O direito de superfície é um direito autónomo em relação ao direito de propriedade do dono do terreno, sendo o seu objeto a faculdade de ocupação do espaço aéreo e do subsolo correspondentes à porção delimitada de terreno que, embora, quanto ao solo, continue a ser propriedade do dono do terreno, pode ser ocupada pelo superficiário com a construção ou com a plantação .
O direito de superfície, sendo direito de construir ou de fazer plantações em terreno alheio, existe antes de concretizadas as construções ou plantações.

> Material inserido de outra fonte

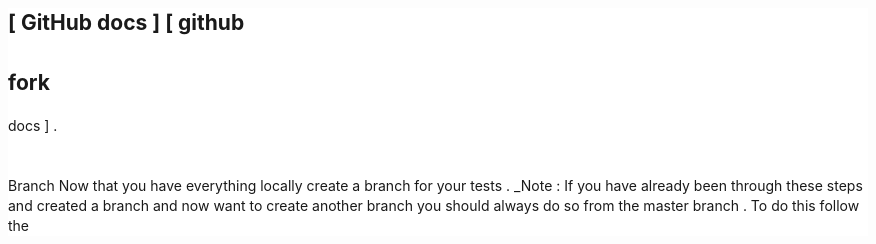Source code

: [
GitHub
docs
]
[
github
-
fork
-
docs
]
.
#
#
Branch
Now
that
you
have
everything
locally
create
a
branch
for
your
tests
.
_Note
:
If
you
have
already
been
through
these
steps
and
created
a
branch
and
now
want
to
create
another
branch
you
should
always
do
so
from
the
master
branch
.
To
do
this
follow
the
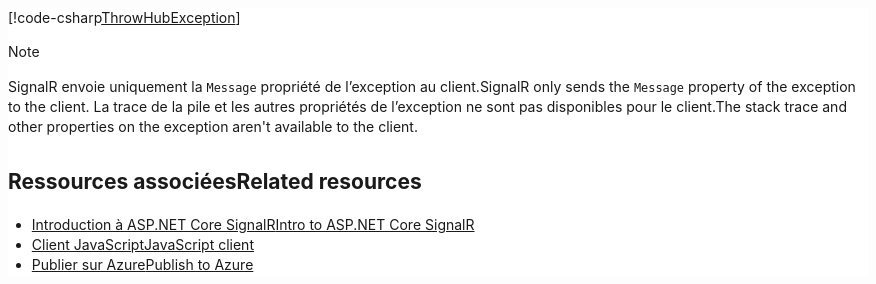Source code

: [!code-csharp[ThrowHubException](hubs/sample/hubs/chathub.cs?name=ThrowHubException&highlight=3)]

> [!NOTE]
> <span data-ttu-id="d6bf1-209">SignalR envoie uniquement la `Message` propriété de l’exception au client.</span><span class="sxs-lookup"><span data-stu-id="d6bf1-209">SignalR only sends the `Message` property of the exception to the client.</span></span> <span data-ttu-id="d6bf1-210">La trace de la pile et les autres propriétés de l’exception ne sont pas disponibles pour le client.</span><span class="sxs-lookup"><span data-stu-id="d6bf1-210">The stack trace and other properties on the exception aren't available to the client.</span></span>

## <a name="related-resources"></a><span data-ttu-id="d6bf1-211">Ressources associées</span><span class="sxs-lookup"><span data-stu-id="d6bf1-211">Related resources</span></span>

* [<span data-ttu-id="d6bf1-212">Introduction à ASP.NET Core SignalR</span><span class="sxs-lookup"><span data-stu-id="d6bf1-212">Intro to ASP.NET Core SignalR</span></span>](xref:signalr/introduction)
* [<span data-ttu-id="d6bf1-213">Client JavaScript</span><span class="sxs-lookup"><span data-stu-id="d6bf1-213">JavaScript client</span></span>](xref:signalr/javascript-client)
* [<span data-ttu-id="d6bf1-214">Publier sur Azure</span><span class="sxs-lookup"><span data-stu-id="d6bf1-214">Publish to Azure</span></span>](xref:signalr/publish-to-azure-web-app)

O direito de superfície é um verdadeiro direito de propriedade, e não apenas, como, por exemplo, no usufruto, um direito do gozo sobre coisa alheia.
A propriedade superficiária pode não só resultar da faculdade de construir ou manter uma obra em terreno alheio, mas também pode resultar da alienação, separadamente da propriedade do solo, da obra ou das árvores já existentes.
São vários os casos de extinção do direito de superfície, nomeadamente, (i) se o superficiário não concluir a obra ou não fizer a plantação dentro do prazo fixado ou, na falta de fixação do prazo, dentro do prazo de dez anos,(ii) pelo decurso do prazo, se o direito de superfície for constituído por certo tempo e (iii) pela reunião, na mesma pessoa, do direito de superfície e do direito de propriedade.